I am one of those people who doesn't multitask very well, and I also know why - my painful feet are constantly grabbing mindshare. So adding one, two, three more things is a lost cause - I am already doing two things, constantly - whatever I am doing, plus my feet/pain. This colors nearly everything I do in ways I often come to resent. I don't really LIKE having to remember my "half-way point" when out walking with my wife. Nor do I like saying, "another time, maybe," to friends who want me to go on an outing. Its like being attached at the face with a mirror-image whose sole job it is to nag and rain on my parade.
This awareness, this confession, if you will, does not bring respite. What it does is to keep me always seeking solutions. Which at least has kept me from becoming a drug addict, I suppose. I have had people tell me, after they understand why I am reluctant to go on a romp, they are amazed I am not so addicted - they often say, "well, if anyone does, you sure have the right to be." So sweet, my friends.

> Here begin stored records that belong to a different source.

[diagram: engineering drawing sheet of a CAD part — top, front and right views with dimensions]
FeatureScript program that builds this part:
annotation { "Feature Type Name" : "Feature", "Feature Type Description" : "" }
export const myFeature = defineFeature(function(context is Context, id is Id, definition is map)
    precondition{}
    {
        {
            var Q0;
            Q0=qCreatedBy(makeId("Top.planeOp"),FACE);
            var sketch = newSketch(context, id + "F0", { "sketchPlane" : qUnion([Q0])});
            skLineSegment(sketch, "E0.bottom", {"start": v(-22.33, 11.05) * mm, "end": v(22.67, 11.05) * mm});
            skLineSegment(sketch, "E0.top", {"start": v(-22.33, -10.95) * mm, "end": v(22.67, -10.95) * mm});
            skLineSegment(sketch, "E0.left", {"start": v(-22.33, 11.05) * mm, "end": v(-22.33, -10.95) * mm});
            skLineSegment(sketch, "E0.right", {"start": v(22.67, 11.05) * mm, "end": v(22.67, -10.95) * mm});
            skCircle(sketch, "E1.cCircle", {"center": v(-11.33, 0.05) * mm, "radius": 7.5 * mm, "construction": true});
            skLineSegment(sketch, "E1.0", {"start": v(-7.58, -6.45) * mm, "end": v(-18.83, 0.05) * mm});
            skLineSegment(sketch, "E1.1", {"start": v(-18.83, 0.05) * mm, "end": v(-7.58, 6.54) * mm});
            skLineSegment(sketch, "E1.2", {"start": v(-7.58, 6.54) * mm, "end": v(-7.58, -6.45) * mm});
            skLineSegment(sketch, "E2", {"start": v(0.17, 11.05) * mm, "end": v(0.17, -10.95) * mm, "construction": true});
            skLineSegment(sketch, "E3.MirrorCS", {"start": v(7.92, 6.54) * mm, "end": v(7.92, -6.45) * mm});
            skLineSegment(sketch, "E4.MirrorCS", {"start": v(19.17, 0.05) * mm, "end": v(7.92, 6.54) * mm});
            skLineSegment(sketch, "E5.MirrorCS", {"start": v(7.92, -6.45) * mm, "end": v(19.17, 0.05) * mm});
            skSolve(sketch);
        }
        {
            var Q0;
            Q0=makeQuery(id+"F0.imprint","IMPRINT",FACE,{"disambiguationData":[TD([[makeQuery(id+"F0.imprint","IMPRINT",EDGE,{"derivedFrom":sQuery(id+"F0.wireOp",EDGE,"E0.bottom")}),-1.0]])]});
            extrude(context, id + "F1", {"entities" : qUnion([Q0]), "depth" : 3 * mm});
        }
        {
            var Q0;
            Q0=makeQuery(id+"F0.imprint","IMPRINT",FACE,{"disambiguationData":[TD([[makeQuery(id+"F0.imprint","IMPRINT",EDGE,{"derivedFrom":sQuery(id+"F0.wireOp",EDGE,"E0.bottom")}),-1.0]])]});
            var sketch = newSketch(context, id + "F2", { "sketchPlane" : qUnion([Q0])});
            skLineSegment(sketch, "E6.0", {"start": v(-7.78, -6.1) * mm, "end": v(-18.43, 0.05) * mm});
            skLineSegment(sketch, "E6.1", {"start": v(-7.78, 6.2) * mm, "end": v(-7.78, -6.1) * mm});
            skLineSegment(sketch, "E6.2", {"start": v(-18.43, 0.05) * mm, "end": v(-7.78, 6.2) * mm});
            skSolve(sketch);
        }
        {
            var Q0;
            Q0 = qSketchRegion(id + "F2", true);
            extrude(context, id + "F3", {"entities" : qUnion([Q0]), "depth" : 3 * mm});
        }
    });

But that desire to not have to think about my feet, even for just one day, never really leaves me. To be free at last is, I acknowledge, pretty far-fetched. But a man can dream, can't he? I think about what such a thing, were it to ever occur, would open up for me to better spend my time on. Learn the accordion? Study Italian so I can order with greater authority in my favorite restaurant? Increase my earning potential? Actually get a full night's sleep for once? Who knows?
But at least I'd be able to find out, wouldn't I?
How about you? Do you have mindshare problems, as well?